Из темноты выступила еще одна девушка, чуточку старше Ольги, такая же высокая и тонкая, но чернявая, малость даже суровая с виду. Она поцеловала князя в щеку, Юрий обнял ее.
– Вторая моя дочь, княгиня Евфимия, весной обручена в Москве с князем Олегом Святославовичем. Живу здесь с дочерями. Сыновья сами собой распоряжаются. Уже взрослые. А князь стар. Вот так, лекарь, живем мы. А теперь будем спать. Доброй ночи.
– Доброй тебе ночи, княже. Удивляюсь не тому, что у тебя много детей, а что такие они все неодинаковые.

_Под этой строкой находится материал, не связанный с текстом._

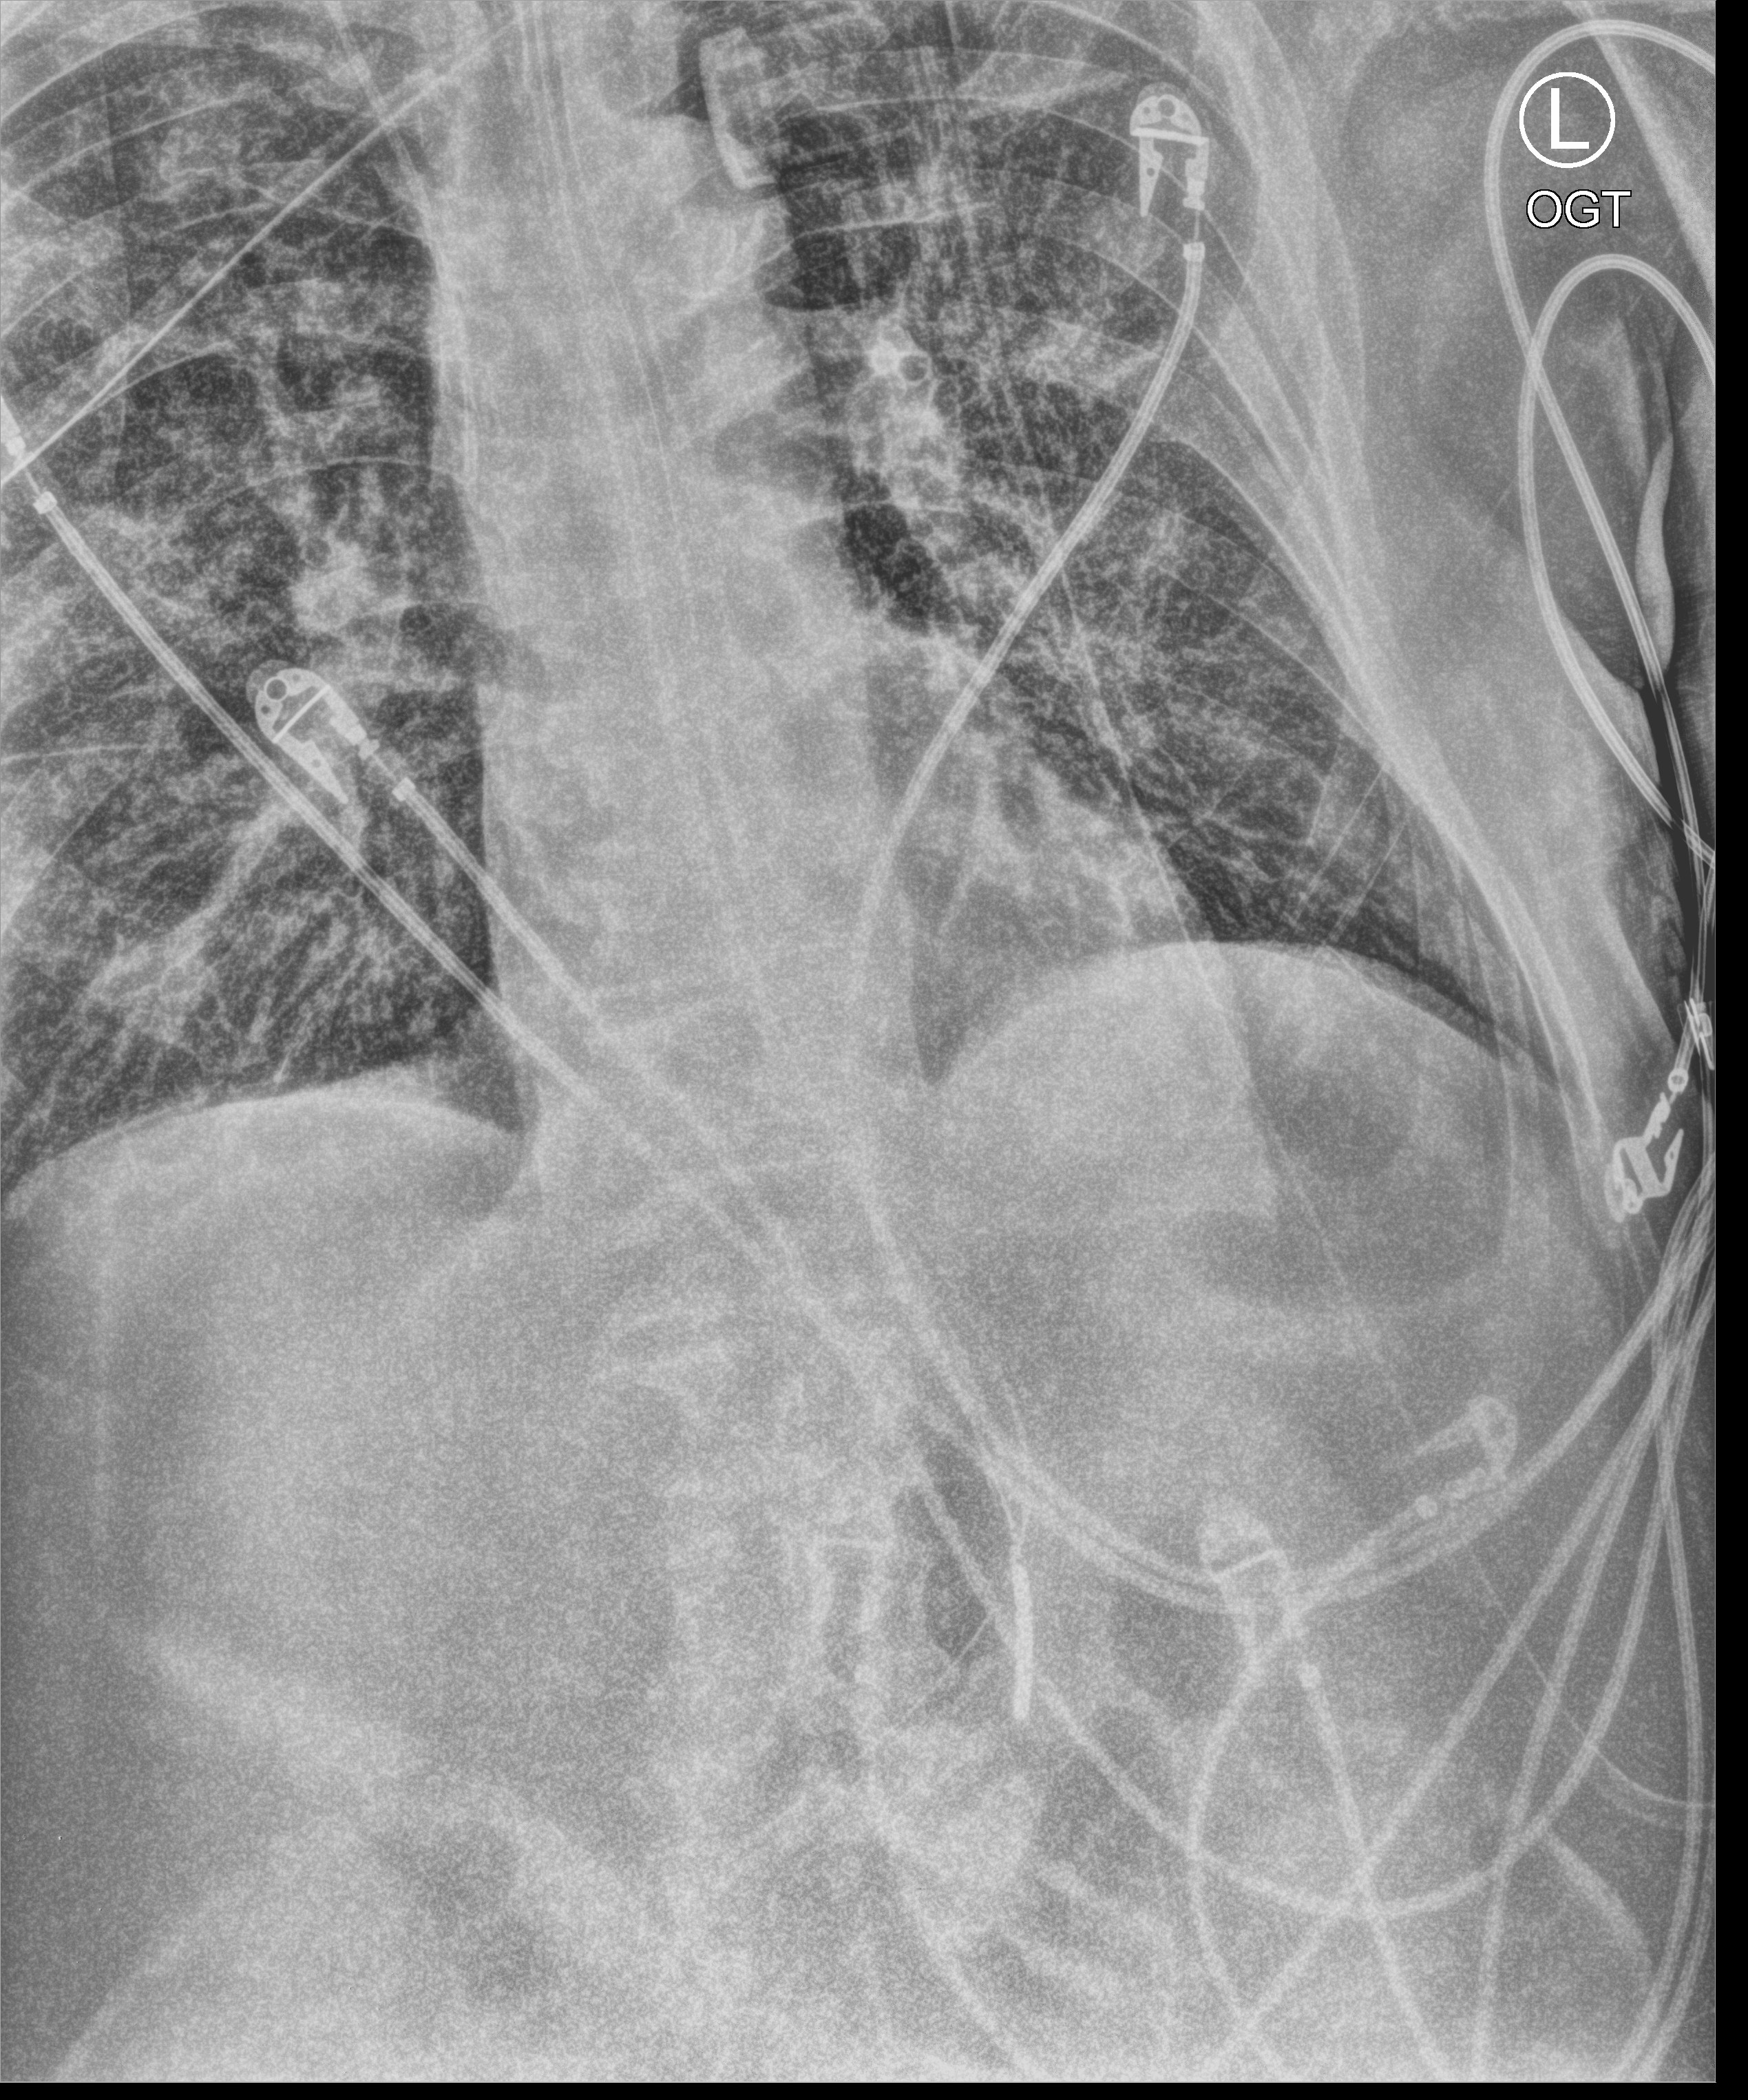
Portable chest radiograph, anteroposterior (AP) projection. Male patient hospitalised with COVID-19, age 75–90 years.
From the hospital-stay record, not from the radiograph (when in the stay this image was taken is not recorded): smoking status (admission record): former; length of hospital stay: 26 days; admitted to intensive care during this hospital stay: yes.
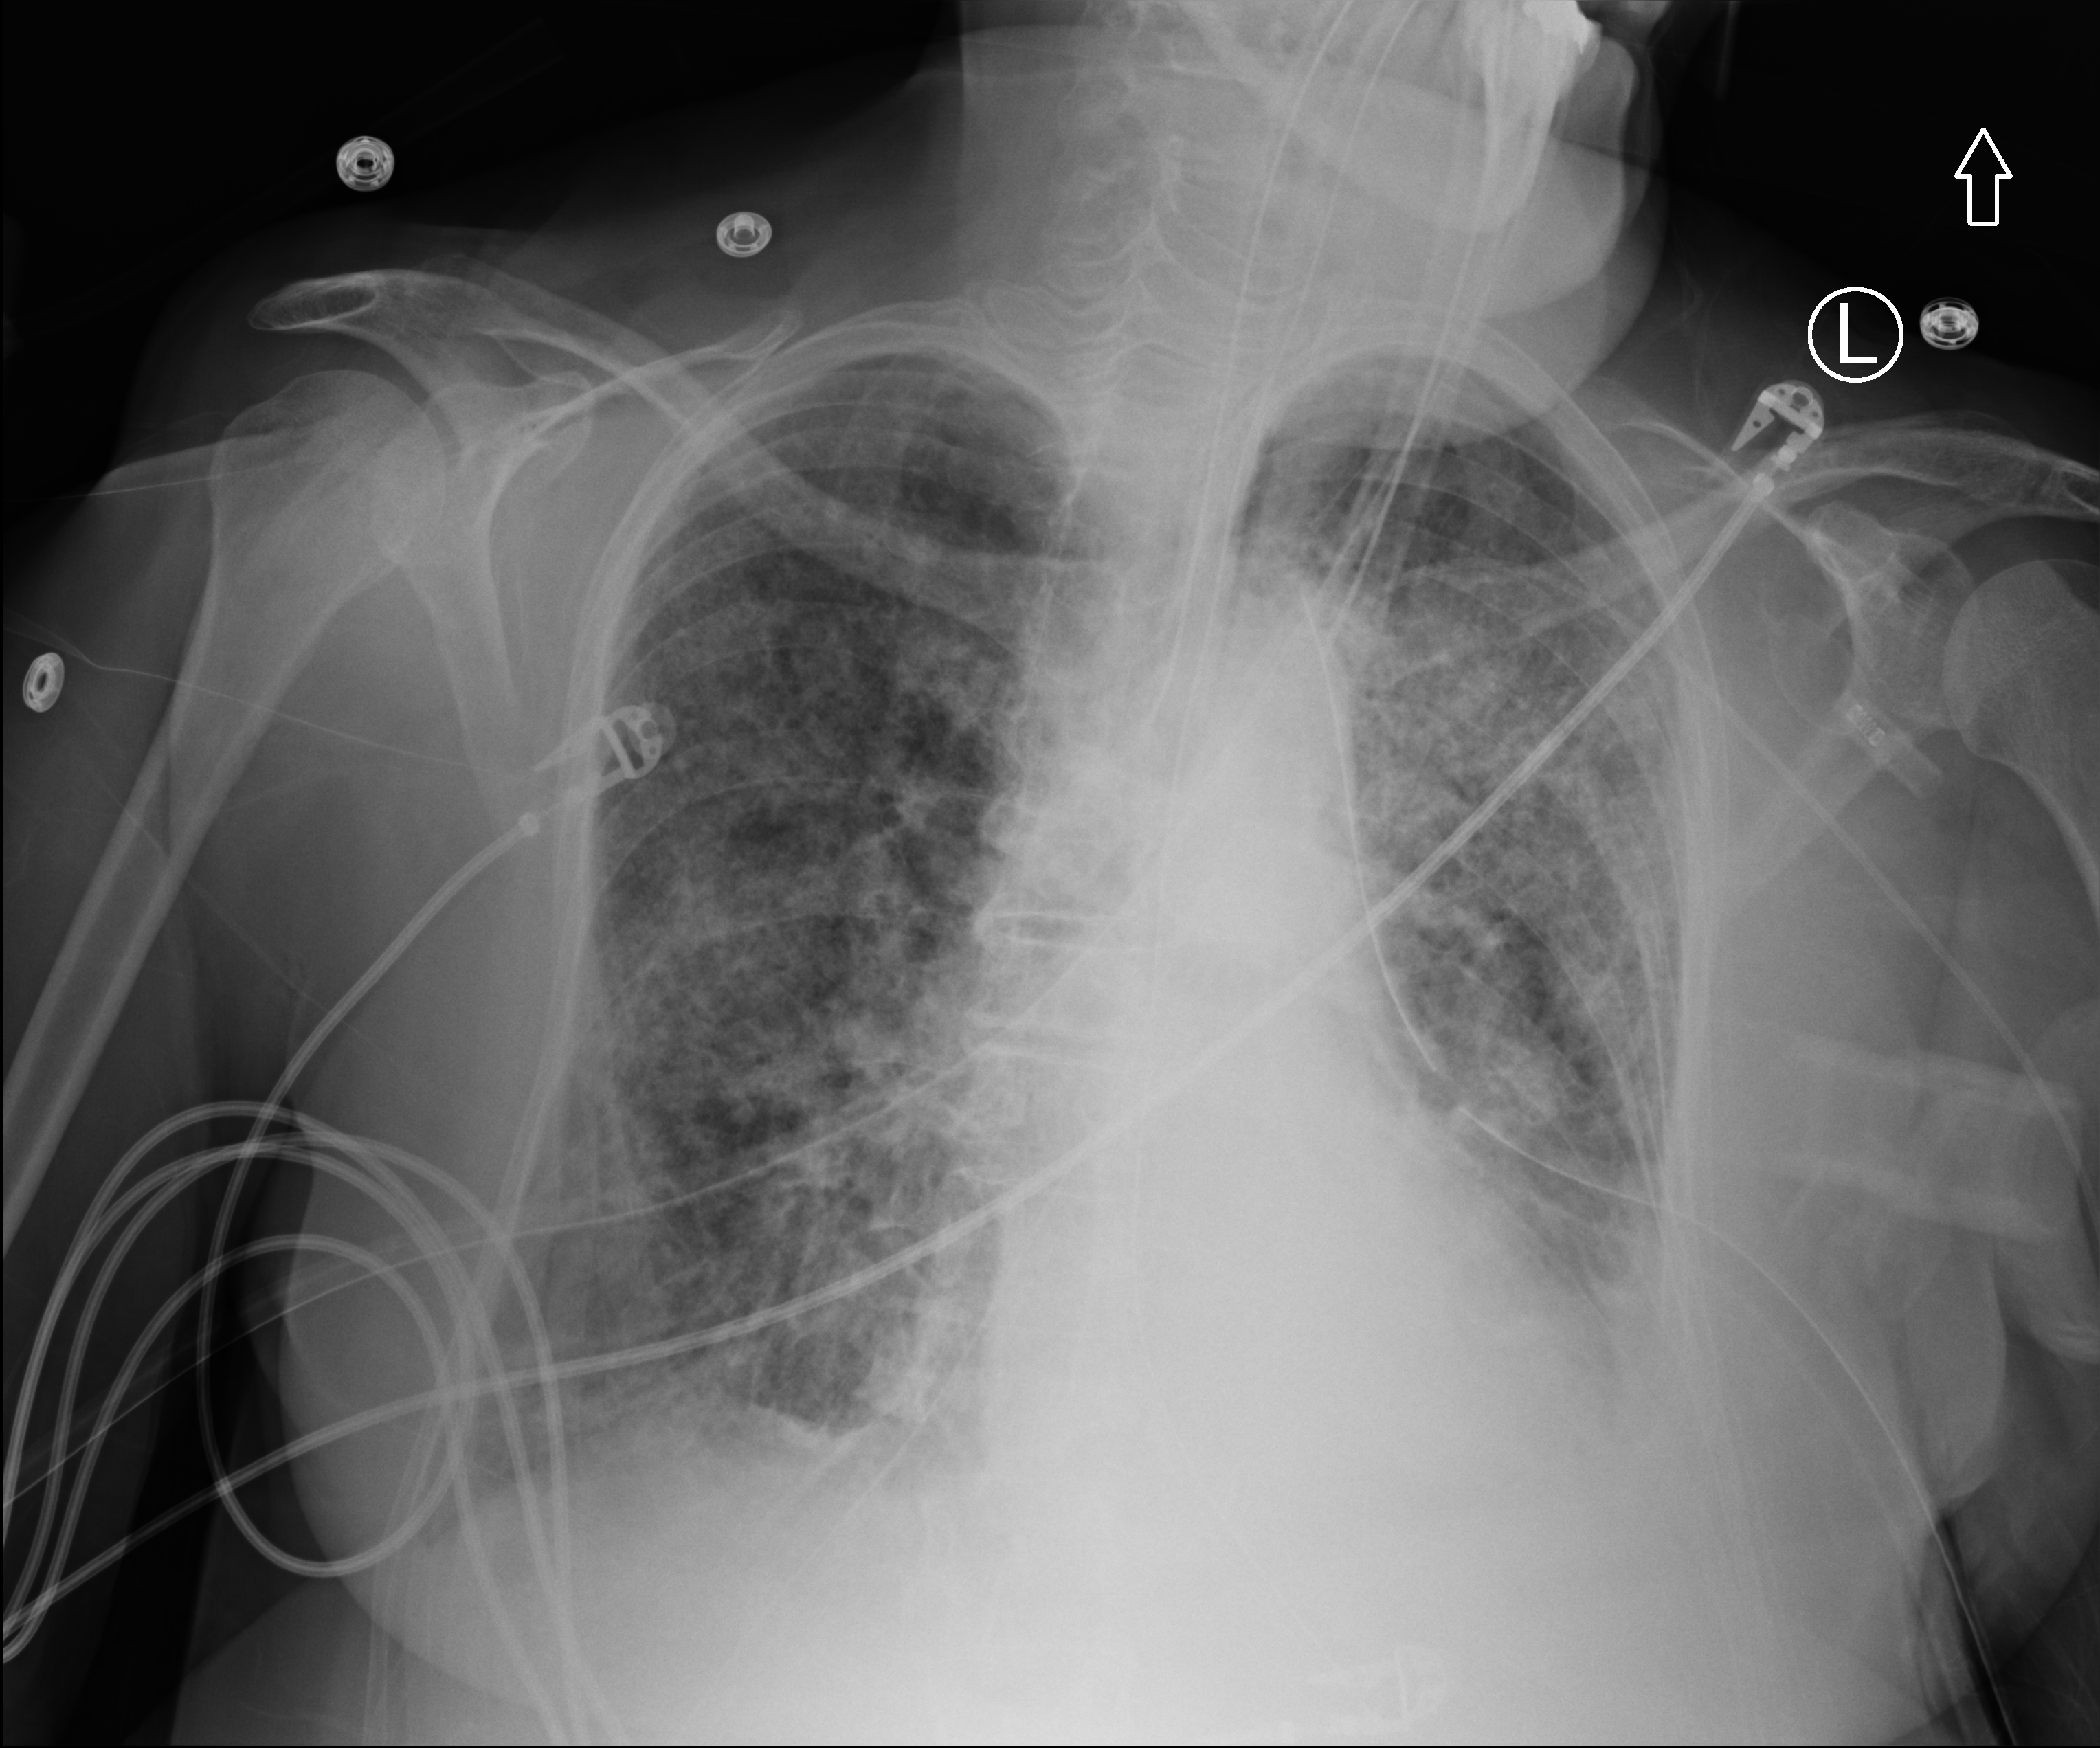
Portable chest radiograph; anteroposterior (AP) projection. Female patient hospitalised with COVID-19, age 75–90 years.
From the hospital-stay record, not from the radiograph (when in the stay this image was taken is not recorded): admitted to intensive care during this hospital stay: yes; mechanically ventilated during this hospital stay: yes; other chronic lung disease (admission record): yes.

– А как думаешь: лучше это или хуже?
– Наверное, лучше. Потому что на свете ничего одинакового нет и не должно быть.
– С детьми не так это. Хочется, чтобы все были одинаковы. Одинаково мудры, одинаково счастливы. Ну, да бог все делает по-своему. Вас проводят.
Князь хлопнул в ладоши, но Ольга схватила ближайший трехсвечник, очертила светлый полукруг между темнотой, из которой должен был показаться кто-то из слуг, и киевскими гостями, сказала отважно и словно бы с вызовом:
– Я провожу!
– Негоже, сестра, – заметила Евфимия, которая, наверное, давно уже привыкла к положению княгини и была здесь, в этом недостроенном, одиноком пристанище Юрия, хозяйкой.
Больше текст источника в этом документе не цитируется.